Transparent Project releases world-first standardised natural capital accounting methodology

Published 08:41 on June 10, 2023  /  Last updated at 18:47 on June 11, 2023  /  Biodiversity, EMEA

The EU-funded Transparent Project has published the Natural Capital Management Accounting (NCMA) methodology, providing corporations with practical guidance for environmental profit and loss (EP&L) bookkeeping.

The EU-funded Transparent Project has published the Natural Capital Management Accounting (NCMA) methodology, providing corporations with practical guidance for environmental profit and loss (EP&L) bookkeeping.

Designed to be in line with the ambition of the EU Green Deal, the methodology was developed by project partners the Value Balancing Alliance, the Capitals Coalition, the World Business Council for Sustainable Development, and the EU Commission’s environment department.

“This publication is the world’s first standardised methodology providing practical application guidance for corporate accountants in charge of establishing a natural capital accounting system,” the Transparent Project stated when releasing the NCMA on Friday.
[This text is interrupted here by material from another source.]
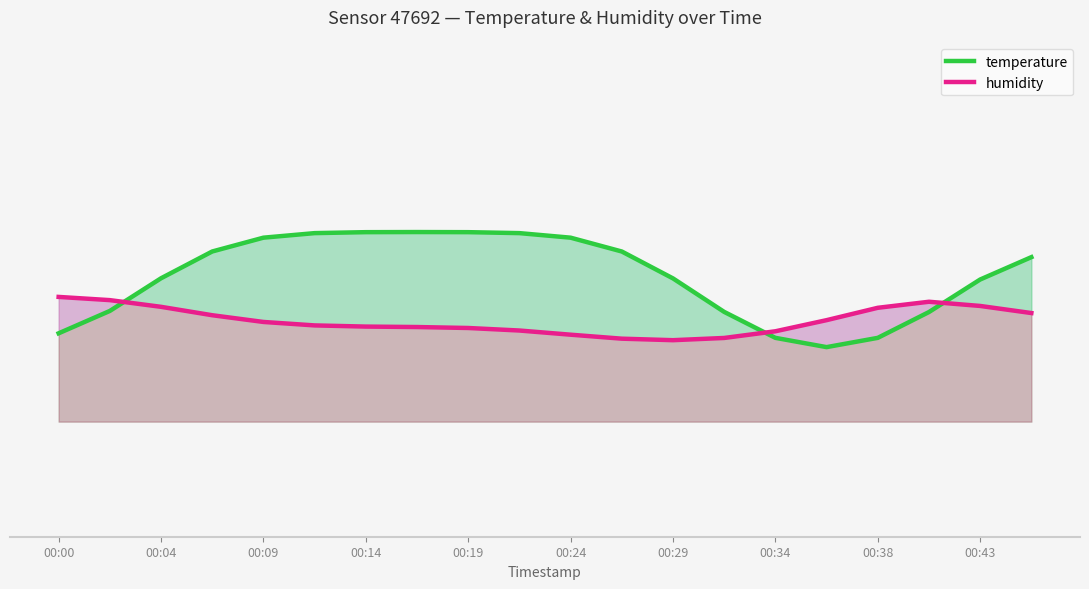

Does the chart display data point markers on the line(s)?

No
“The methodology empowers private sector decision-makers with the information necessary to generate long-term value and improve business resilience, enabling a shift towards a more sustainable financial and economic system.”

Applying the NCMA, companies will be able to account for impact drivers on nature and their corresponding positive and negative effects on society, focusing on the flow of changes in ecosystem services from one period to the next.
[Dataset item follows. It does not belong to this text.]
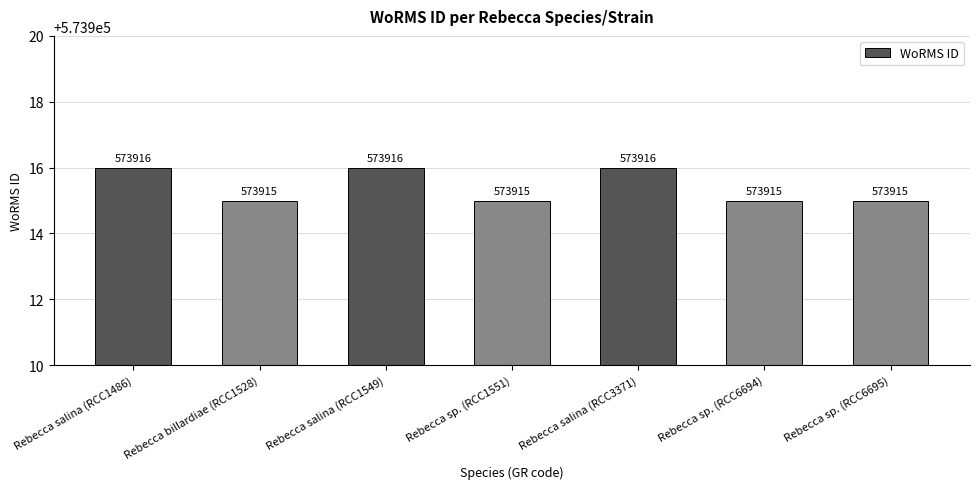

Reading left to right, list all the values displayed in this chart.

Rebecca salina (RCC1486)=573916	Rebecca billardiae (RCC1528)=573915	Rebecca salina (RCC1549)=573916	Rebecca sp. (RCC1551)=573915	Rebecca salina (RCC3371)=573916	Rebecca sp. (RCC6694)=573915	Rebecca sp. (RCC6695)=573915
“Tackling our environmental challenges will require significantly stepping up actions to support the transition to a green and biodiversity-friendly economy,” said Anna Karamat, a policy officer for biodiversity and business at the European Commission.

“The EU Green Deal and the EU 2030 Biodiversity Strategy stress the need to better integrate environmental considerations into public and business decision-making and announce that the Commission will support the development of standardised natural capital accounting practices.”

In the NCMA, impact drivers and accounting approaches are covered for air, land, and water, while a related methodology focusing on the specifics around biodiversity accounting is still being developed.

The methodology developers have aimed to create an accounting framework that can be used widely by accounts in businesses across a number of sectors both in Europe and globally, they said.

Even so, they have also produced sector-specific NCMA guidance for chemicals, apparels, and agrifood, three of the industries with the biggest nature and biodiversity footprints.

“By focusing on impact drivers as the fundamental accounting concept of this methodology, we are approximating complex cause-effect phenomena and the interaction of systems that collectively contribute to the state and condition of the biosphere and ultimately human society,” the NCMA document said.

That approach is consistent with best practice approaches developed by others, such as the Intergovernmental Science-Policy Platform on Biodiversity and Ecosystem Services (IPBES) and the International Union for Conservation of Nature (IUCN), it added.

“The basic hypothesis is that by recognising, measuring, and reducing the impact driver profile of business activities, positive changes to the environment – whether limiting further degradation or regenerating natural systems – will follow along the line of established impact pathways.”

The Transparent Project expects to refine the methodology over time based on user feedback and further analysis.